More than 75 per cent of private investors believe that the eurozone will survive its crisis, according to a J.P. Morgan Private Bank study revealing the views of High Net Worth investors in Europe, who were asked for their opinions on current market conditions and risk appetite.
The study polled more than 300 High Net Worth investors in 15 cities across Europe and found that opinions were mixed, with more than 75 per cent believing the eurozone will survive the ongoing crisis, possibly with changes to the current structure. Only six per cent said there would be a severe global depression.
High Net Worth investors in Spain, Ireland and the UK were found to have the most optimistic outlook, with 92 per cent, 90 per cent and 85 per cent respectively believing that the eurozone will either manage to avert large defaults or will survive, albeit “looking rather different to the current structure”.
Despite the uncertainty, 45 per cent of wealthy investors think European equities are the most undervalued risk assets. This view was highest in Spain (69 per cent of respondents), Ireland (44 per cent) and the UK (41 per cent). Twenty-four per cent view US real estate as an investment opportunity, followed by Asian equities (11 per cent) and high yield bonds and oil (10 per cent).
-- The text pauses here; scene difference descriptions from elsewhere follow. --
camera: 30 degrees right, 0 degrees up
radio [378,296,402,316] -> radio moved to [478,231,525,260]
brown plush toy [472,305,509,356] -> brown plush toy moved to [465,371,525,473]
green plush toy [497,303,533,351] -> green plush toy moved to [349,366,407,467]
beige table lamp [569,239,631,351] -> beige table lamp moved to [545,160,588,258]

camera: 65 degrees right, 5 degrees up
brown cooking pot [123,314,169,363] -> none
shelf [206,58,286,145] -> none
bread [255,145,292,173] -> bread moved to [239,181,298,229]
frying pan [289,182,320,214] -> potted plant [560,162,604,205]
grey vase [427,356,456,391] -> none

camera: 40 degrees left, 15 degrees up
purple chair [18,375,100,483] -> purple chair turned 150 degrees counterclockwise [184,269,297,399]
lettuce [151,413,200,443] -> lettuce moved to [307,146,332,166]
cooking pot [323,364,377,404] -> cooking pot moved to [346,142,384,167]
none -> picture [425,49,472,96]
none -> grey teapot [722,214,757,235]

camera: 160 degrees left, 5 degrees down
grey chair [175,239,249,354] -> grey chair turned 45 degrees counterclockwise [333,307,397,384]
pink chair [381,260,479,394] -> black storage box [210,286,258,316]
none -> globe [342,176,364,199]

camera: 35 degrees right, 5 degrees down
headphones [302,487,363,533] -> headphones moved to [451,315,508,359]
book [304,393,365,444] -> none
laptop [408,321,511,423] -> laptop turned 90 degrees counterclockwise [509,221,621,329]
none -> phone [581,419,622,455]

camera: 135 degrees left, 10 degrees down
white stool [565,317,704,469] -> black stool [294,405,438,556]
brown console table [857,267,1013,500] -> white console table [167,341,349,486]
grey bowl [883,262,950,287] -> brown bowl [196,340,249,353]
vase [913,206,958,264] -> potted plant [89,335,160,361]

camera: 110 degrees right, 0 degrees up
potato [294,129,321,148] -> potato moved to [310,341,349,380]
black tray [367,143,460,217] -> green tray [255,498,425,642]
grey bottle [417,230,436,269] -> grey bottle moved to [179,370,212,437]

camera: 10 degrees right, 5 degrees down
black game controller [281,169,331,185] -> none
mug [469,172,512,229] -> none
The survey also asked High Net Worth investors for their outlook on the best performing sector of 2012. An overwhelming 38 per cent said that technology would be the top performer followed by banking, with 20 per cent of votes, and mining (16 per cent).
Cesar Perez, chief investment strategist for J.P. Morgan Private Bank in Europe, the Middle East and Africa, commented, “Event risk has risen, specifically around European politics. While we expect markets to work through the noise, the next few months are going to be distracted and volatile.
“Until now, policies have been reactive rather than proactive and politicians are not yet willing to integrate more. The arrival of Mario Draghi at the helm of the ECB last year was positive for markets as this increased the likelihood of the ECB acting as the buyer of last resort.”